TO DO: Provide again, from the entries below, every line from the one containing "nadają poetycki rytm organizowanym" through the one containing "wrażeniami na wodzie – spokojną i", exactly as written, and no other line.

Collection entries:
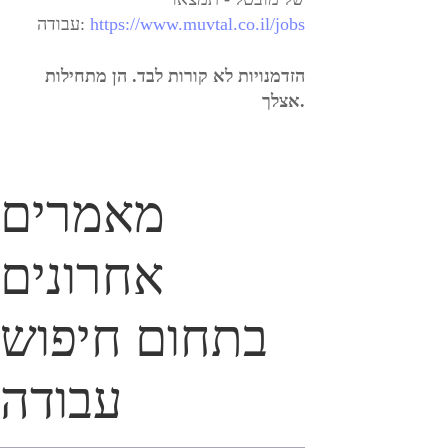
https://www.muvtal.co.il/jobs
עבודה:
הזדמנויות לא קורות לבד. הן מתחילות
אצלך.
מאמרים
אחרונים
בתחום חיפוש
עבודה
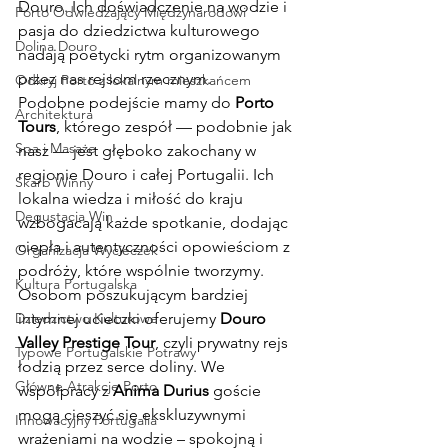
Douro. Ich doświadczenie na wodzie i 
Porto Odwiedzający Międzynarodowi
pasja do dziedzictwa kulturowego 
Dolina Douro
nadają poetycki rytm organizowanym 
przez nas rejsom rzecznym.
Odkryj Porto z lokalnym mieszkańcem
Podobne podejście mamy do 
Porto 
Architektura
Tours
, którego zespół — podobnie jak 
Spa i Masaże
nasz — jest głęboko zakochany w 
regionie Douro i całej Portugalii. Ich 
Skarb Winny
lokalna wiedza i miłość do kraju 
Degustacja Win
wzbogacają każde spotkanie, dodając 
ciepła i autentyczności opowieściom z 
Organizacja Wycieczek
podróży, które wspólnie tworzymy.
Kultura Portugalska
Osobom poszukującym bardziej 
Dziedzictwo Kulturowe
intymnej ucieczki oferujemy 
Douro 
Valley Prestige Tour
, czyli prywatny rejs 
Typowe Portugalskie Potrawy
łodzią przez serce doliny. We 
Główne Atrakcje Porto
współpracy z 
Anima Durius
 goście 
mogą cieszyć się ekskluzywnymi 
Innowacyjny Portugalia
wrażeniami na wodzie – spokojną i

* * *

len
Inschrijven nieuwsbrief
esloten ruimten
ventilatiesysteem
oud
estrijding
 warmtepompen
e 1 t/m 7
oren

...

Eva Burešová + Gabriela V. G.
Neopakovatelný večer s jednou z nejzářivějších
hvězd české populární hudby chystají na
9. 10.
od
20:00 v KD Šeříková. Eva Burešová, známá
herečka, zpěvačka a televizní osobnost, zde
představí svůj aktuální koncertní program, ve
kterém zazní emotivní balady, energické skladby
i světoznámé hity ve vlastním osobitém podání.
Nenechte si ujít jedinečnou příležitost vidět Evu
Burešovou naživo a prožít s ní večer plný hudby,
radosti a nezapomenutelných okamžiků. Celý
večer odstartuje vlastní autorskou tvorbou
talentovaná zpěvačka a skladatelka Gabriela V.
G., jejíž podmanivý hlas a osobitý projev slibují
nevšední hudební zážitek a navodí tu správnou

RESPONSE BOX:
nadają poetycki rytm organizowanym 
przez nas rejsom rzecznym.
Odkryj Porto z lokalnym mieszkańcem
Podobne podejście mamy do 
Porto 
Architektura
Tours
, którego zespół — podobnie jak 
Spa i Masaże
nasz — jest głęboko zakochany w 
regionie Douro i całej Portugalii. Ich 
Skarb Winny
lokalna wiedza i miłość do kraju 
Degustacja Win
wzbogacają każde spotkanie, dodając 
ciepła i autentyczności opowieściom z 
Organizacja Wycieczek
podróży, które wspólnie tworzymy.
Kultura Portugalska
Osobom poszukującym bardziej 
Dziedzictwo Kulturowe
intymnej ucieczki oferujemy 
Douro 
Valley Prestige Tour
, czyli prywatny rejs 
Typowe Portugalskie Potrawy
łodzią przez serce doliny. We 
Główne Atrakcje Porto
współpracy z 
Anima Durius
 goście 
mogą cieszyć się ekskluzywnymi 
Innowacyjny Portugalia
wrażeniami na wodzie – spokojną i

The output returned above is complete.